Landers had his own troubles as a freshman. He credited fellow Wayne grad Braxton Miller for helping him through some of his issues last year. Miller, then a fifth-year senior, told Landers everything he was about go through he had experienced four times. Some things, Landers just had to learn on his own.
“When you’re young and you get a lot of praise, a lot of people don’t know how to handle it,” Landers said. “When you get here, everything you did in high school is done. It’s checked at the door. Coming in, I know I had a lot of first times getting put on my back. I’ll never forget the first time I got double-teamed by Billy Price and Taylor Decker. They drove me five yards and dumped me into the linebacker. That was the worst experience of my life. I’ll never forget Taylor said, ‘Welcome to Ohio State.’”
Four games into his career, Landers has proved he belongs.

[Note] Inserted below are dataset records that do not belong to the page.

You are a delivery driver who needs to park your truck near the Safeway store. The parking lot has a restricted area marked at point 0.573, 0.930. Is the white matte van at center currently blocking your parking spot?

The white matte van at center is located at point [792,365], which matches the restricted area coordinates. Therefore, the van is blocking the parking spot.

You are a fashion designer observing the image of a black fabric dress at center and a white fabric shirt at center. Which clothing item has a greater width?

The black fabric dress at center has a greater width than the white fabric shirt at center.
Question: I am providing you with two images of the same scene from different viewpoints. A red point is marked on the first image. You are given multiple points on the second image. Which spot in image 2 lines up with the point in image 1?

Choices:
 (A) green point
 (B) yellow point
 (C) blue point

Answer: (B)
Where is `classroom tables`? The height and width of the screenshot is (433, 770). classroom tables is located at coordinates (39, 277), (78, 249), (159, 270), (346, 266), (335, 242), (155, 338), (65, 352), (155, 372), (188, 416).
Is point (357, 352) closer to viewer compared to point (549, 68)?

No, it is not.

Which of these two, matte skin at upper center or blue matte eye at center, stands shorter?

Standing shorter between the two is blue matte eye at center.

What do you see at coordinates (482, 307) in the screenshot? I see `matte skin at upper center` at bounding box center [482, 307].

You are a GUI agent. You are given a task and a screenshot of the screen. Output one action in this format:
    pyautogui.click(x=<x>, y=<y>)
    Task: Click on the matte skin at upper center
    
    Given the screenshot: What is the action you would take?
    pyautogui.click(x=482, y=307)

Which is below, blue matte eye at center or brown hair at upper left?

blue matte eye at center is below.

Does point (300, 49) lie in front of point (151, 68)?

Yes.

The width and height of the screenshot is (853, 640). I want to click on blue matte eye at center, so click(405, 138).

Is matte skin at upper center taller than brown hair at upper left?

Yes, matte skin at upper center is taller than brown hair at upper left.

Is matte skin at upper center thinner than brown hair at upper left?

“It’s been pretty fun,” Landers said. “I’m starting to get a little momentum. I’m starting mentally to be able to slow the game down. Right now I’m taking it one day at a time, one game at a time, one practice at a time. I’m taking advantage of every opportunity I get. I’m a little short for my size, but it plays to my advantage. As coach (Larry) Johnson likes to say, I’m gravity challenged. A lot of offensive linemen are 6-3 or plus. It tends to be a little more difficult for them to bend down. One thing about me is I’m quick off the ball, and since I am a little shorter, I”m able to use my leverage to my advantage. I try to play my game.”